Aphoria allows you to export these decisions as Trust Packs (.pack files).

  • Format: Binary, zero-copy (rkyv), cryptographically signed (Ed25519).
  • Workflow: A Security Engineer runs aphoria ack to acknowledge specific exceptions in a "Golden Repo." They export this as a Trust Pack.
  • Enforcement: Other teams add policies = ["https://internal/security.pack"] to their config. Aphoria downloads the pack and uses those signed assertions to resolve conflicts.

2. Domain-Specific Audits

Aphoria is not limited to web security. It includes specialized corpora for different domains:

  • Unreal Engine: Detects synchronous loading on the game thread (performance), hardcoded asset paths (architecture), and exposed console commands (security).
  • Cloud Infrastructure: Detects AWS S3 public access blocks and loose IAM policies.

3. CI/CD Integration

Aphoria is designed to run in pipelines:

  • Fast: Scans typical projects in < 0.2 seconds.
  • Structural: Returns structured JSON/SARIF for dashboard integration.
  • Blocking: --exit-code ensures builds fail if Regulatory/Clinical conflicts exist.

Performance & Precision

We benchmarked Aphoria against VulnBank, an intentionally vulnerable polyglot codebase.

Metric Aphoria Result Context
Findings 63 Covered TLS, JWT, Injection, Secrets, Configs
Precision 100% Every finding was a real vulnerability backed by an RFC/OWASP citation.
Speed ~0.1s 21 files, 5 languages. Optimized Rust implementation.

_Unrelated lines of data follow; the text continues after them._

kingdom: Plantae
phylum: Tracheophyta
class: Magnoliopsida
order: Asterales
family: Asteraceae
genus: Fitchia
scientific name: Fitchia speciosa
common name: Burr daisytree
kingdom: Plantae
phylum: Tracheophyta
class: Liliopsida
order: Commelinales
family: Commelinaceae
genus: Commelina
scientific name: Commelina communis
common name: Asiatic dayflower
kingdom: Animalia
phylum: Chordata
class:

Why 100% Precision? Most tools search for "suspicious patterns" (heuristics). Aphoria searches for contradictions to specific rules. If there isn't a specific RFC or Policy saying "Don't do X," Aphoria stays silent. This eliminates the "noise" typical of security tools.


Usage Example

# 1. Initialize the local knowledge base
$ aphoria init

# 2. Scan a project
$ aphoria scan ./my-app

  BLOCK    code://rust/auth/jwt/audience_validation
         Your code:  validate_aud = false (src/auth.rs:24)
         RFC 7519:   Audience validation MUST be enabled.
         Conflict:   0.92

# 3. Fix or Acknowledge
# If you fix it in code -> Conflict disappears.
# If you acknowledge it (with a valid reason):
$ aphoria ack "code://rust/auth/jwt/audience_validation" --reason "Internal-only service"

Comparison

Tool How it works Best for...
Snyk / SonarQube Data flow analysis & CVE db Finding known exploits in dependencies or complex logic flows.
Semgrep Syntactic pattern matching Custom linting rules and finding generic "bad code" patterns.
Aphoria Epistemic conflict detection Enforcing architectural decisions, configuration compliance, and "Golden Path" alignment.

Aphoria is effectively "Semantic Semgrep"—instead of writing rules yourself, the rules are derived from the world's technical knowledge (RFCs/Docs) and your organization's signed policies.